Junger, who had many close calls with bullets and death while reporting in Afghanistan, beat the odds again but this time in a most personal way.
An undiagnosed aneurism in a pancreatic artery, a result of a congenital abnormality, ruptured while he was residing on Cape Cod during the pandemic.
“All of a sudden, a pain hit me in the stomach and I’d started to bleed out. It would have been way better getting shot,” he recalled.
“I’ve been in many dangerous situations but I was not prepared for what happened,” he said. “I was going blind and actively dying. In those moments, two things happened. A black pit opened up and was driving me toward it and I knew I didn’t want to go in, and my father appeared. He was an impossibly rational man. A physicist and I wanted nothing to do with him and the pit. I barely made it through.”
The next day recovering in the hospital, the nurse asked how he was feeling, to which he replied that he felt terrible.
“The nurse said no one could believe I was alive because I almost died,” he related. But the nurse made a remark that stayed with Junger when she said: “Try not thinking about it as something scary but as something sacred.”
For Junger, an atheist and his father’s son in terms of being a rational pragmatic, he starting going down the proverbial rabbit hole with curiosity about the profundity of life and death, all which are woven into his current work, a book with a working title of “Pulse.”

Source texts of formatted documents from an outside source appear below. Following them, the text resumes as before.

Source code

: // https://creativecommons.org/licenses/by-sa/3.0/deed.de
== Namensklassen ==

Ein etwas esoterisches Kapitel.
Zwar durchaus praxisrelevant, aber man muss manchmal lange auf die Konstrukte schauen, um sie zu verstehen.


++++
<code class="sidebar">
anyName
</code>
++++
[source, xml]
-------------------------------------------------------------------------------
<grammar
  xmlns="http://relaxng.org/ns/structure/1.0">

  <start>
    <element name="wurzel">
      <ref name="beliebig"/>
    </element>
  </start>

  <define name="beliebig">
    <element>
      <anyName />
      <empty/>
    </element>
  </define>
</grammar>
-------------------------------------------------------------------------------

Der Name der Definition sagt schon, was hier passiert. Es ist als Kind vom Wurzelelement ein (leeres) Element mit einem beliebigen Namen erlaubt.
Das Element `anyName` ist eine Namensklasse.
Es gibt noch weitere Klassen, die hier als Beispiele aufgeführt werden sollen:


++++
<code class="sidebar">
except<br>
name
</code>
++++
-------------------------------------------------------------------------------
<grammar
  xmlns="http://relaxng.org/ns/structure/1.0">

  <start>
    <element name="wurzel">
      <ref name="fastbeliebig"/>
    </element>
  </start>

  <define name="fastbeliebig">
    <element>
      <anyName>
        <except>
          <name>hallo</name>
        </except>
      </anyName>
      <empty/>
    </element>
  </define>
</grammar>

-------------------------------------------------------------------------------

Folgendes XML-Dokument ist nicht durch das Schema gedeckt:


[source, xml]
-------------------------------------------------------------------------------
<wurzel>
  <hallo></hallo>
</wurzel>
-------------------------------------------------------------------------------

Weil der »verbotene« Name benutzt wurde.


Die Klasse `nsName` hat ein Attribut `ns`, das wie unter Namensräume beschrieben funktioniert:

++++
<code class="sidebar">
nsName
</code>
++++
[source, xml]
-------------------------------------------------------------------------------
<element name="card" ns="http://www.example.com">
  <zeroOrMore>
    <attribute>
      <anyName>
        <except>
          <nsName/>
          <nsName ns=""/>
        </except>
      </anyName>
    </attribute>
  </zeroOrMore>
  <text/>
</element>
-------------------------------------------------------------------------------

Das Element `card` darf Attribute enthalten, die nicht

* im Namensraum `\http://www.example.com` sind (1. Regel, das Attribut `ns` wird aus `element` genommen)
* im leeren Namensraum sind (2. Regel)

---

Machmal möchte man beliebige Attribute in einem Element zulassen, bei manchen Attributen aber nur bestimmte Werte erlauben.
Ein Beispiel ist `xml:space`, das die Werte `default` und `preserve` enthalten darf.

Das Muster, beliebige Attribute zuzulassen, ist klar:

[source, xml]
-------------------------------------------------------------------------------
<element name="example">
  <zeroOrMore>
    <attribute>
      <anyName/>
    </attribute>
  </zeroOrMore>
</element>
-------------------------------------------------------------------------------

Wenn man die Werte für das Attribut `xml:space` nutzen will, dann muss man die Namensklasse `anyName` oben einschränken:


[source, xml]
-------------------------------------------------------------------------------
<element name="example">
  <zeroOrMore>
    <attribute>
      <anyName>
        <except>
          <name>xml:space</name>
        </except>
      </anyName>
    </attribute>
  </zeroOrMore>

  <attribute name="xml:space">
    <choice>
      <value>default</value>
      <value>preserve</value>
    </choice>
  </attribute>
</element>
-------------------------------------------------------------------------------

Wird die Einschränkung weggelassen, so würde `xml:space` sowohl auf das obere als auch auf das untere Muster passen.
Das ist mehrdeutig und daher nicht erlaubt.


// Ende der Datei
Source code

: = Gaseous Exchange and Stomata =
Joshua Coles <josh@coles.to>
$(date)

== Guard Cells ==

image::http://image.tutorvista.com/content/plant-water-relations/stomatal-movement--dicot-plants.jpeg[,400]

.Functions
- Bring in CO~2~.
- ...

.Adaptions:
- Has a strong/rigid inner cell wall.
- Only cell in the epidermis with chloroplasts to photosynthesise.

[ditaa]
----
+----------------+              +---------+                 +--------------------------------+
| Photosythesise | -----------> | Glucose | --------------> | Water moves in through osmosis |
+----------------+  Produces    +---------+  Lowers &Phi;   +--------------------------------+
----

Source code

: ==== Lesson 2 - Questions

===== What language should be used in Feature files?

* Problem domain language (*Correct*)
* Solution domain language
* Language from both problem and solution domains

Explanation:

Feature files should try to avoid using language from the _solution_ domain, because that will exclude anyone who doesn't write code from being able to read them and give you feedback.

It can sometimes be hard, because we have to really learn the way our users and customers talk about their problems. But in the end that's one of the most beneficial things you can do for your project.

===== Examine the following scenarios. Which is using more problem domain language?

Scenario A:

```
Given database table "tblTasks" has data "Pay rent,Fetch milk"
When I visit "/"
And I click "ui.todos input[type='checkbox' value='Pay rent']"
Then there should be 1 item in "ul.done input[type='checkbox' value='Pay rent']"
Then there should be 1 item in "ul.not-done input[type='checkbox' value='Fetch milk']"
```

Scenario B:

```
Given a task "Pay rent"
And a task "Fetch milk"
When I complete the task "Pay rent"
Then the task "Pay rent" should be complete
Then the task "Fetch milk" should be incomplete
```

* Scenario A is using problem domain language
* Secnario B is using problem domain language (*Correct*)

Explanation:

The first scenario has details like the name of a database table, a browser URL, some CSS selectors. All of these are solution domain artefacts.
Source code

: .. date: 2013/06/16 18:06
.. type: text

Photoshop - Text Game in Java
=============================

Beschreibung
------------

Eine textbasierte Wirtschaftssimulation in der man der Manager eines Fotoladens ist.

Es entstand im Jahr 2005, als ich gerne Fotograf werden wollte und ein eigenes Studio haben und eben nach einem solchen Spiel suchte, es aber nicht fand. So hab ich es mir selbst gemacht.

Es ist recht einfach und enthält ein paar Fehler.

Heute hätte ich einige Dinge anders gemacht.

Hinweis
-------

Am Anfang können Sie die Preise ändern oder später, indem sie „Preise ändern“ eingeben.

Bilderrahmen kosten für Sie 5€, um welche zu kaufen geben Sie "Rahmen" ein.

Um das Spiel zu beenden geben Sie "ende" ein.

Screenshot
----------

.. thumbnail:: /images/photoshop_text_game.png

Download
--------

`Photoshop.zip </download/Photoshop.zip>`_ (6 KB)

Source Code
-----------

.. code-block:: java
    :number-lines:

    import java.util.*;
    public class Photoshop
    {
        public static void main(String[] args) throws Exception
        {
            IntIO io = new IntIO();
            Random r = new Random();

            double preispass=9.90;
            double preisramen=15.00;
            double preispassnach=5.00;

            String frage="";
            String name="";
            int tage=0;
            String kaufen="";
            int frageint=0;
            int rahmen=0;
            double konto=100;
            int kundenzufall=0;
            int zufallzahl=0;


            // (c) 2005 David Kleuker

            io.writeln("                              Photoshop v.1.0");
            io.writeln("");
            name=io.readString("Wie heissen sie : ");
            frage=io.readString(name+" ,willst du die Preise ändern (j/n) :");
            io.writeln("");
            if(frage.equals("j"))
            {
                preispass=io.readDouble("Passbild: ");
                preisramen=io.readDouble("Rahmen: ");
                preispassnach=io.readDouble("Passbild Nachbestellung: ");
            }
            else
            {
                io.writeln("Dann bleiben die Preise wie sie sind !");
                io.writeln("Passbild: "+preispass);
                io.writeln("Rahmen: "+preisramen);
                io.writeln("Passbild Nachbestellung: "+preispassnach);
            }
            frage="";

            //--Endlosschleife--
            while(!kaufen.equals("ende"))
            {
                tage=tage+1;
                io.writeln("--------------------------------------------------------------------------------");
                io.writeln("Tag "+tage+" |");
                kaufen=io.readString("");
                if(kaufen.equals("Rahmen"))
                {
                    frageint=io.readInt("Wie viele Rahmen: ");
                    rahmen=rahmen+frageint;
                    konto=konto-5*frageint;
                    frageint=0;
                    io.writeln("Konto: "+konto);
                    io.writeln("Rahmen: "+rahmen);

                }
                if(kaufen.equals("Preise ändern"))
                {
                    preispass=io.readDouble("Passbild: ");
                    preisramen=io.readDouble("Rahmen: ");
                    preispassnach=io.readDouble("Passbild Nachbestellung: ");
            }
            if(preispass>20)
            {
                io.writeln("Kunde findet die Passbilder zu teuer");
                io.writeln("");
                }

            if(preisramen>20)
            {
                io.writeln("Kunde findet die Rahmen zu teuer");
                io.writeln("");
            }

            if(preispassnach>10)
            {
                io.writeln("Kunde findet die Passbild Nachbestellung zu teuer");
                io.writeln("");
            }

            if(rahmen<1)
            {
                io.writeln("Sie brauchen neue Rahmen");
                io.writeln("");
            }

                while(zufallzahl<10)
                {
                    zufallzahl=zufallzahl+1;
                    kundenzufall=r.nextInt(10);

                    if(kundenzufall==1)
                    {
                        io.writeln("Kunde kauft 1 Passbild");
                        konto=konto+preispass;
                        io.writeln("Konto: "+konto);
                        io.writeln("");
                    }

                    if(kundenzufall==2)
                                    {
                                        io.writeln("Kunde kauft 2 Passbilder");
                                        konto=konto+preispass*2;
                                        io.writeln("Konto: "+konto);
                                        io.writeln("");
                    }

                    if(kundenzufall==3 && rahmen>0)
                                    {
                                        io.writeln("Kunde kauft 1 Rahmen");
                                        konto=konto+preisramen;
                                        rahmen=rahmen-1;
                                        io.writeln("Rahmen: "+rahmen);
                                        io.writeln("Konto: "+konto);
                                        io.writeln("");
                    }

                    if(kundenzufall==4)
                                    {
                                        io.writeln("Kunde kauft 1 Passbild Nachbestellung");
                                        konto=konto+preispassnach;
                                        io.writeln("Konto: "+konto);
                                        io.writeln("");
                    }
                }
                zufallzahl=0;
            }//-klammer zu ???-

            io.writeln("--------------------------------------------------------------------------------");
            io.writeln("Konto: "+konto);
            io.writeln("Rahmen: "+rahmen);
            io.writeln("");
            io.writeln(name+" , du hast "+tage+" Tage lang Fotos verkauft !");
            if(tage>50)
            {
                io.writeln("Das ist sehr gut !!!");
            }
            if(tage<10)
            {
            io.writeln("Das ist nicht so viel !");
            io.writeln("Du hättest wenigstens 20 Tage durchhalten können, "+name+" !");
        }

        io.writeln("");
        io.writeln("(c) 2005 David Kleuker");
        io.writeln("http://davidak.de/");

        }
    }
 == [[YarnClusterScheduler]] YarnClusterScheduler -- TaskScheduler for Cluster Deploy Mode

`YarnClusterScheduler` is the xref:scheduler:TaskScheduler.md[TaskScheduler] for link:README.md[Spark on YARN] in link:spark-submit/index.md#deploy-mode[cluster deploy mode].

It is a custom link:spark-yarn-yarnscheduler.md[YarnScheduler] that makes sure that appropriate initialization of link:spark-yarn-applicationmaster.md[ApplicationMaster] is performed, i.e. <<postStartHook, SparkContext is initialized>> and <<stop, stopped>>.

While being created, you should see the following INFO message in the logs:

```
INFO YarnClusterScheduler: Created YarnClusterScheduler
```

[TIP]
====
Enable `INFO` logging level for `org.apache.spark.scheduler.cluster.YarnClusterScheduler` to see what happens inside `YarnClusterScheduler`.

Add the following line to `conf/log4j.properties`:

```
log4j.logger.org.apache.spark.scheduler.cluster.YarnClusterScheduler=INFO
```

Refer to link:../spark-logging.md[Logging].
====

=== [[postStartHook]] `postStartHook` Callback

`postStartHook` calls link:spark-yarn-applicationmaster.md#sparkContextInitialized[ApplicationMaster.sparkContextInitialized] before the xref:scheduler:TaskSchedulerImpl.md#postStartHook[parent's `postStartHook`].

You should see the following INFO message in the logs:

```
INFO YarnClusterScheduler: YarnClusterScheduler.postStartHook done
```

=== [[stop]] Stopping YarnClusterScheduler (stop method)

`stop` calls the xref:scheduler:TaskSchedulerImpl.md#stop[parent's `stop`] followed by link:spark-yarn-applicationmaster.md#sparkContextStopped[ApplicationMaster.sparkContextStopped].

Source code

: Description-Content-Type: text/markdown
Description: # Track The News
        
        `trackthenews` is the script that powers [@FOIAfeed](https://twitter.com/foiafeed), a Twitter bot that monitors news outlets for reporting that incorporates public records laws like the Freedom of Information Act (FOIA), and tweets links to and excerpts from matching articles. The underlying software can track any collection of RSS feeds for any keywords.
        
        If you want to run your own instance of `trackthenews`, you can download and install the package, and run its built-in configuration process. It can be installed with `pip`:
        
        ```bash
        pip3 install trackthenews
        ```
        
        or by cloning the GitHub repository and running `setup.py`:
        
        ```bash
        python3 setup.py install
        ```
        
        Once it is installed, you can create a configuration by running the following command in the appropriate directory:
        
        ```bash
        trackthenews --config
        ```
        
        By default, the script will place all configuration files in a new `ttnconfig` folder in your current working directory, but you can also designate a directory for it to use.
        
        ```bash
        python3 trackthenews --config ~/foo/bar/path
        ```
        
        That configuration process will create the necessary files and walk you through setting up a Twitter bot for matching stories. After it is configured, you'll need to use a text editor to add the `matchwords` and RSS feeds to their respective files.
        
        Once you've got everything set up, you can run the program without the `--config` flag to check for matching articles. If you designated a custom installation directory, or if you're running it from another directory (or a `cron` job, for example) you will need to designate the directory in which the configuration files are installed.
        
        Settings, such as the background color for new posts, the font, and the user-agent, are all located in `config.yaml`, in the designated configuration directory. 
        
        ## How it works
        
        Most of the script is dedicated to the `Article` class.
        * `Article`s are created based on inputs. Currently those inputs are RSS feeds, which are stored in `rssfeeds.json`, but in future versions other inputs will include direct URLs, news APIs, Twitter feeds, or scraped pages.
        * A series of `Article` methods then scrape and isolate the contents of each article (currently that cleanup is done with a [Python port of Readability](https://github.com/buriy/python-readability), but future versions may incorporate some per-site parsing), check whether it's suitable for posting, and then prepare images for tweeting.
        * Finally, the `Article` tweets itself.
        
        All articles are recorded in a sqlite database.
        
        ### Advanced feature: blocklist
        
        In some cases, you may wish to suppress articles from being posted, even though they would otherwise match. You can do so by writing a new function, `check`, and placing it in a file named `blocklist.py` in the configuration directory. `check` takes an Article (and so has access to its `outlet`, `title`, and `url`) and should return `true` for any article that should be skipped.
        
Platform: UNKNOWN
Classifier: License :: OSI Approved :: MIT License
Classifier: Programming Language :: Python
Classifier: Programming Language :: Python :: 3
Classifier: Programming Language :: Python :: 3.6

“It awakened me to the idea of mortality. If this had happened when I was 30, I may have put it past me easier. But it happened at 60. That experience made me question so much,” he said.
Prior to this work, in May 2021, Junger released the book “Freedom,” exploring the notion of humans and freedom.
“It’s not political but anthropological,” he said. “Most animals are part of hierarchies and we are not necessarily bound by that, which makes humans unique.”
With no plans to retire, Junger said work is a pleasure.
“I’m incredibly lucky to feel that way,” he said. “I love being an author and discovering the world, and I don’t see that changing.”
Junger, who years ago stopped reporting from war zones, has no plans to go to Ukraine. In fact, he said he doesn’t even cross the street against the light.
As for his weekend in Gloucester, he leaves with an invigorated walk down memory lane.
“It feels like a homecoming in such a beautiful way,” he added.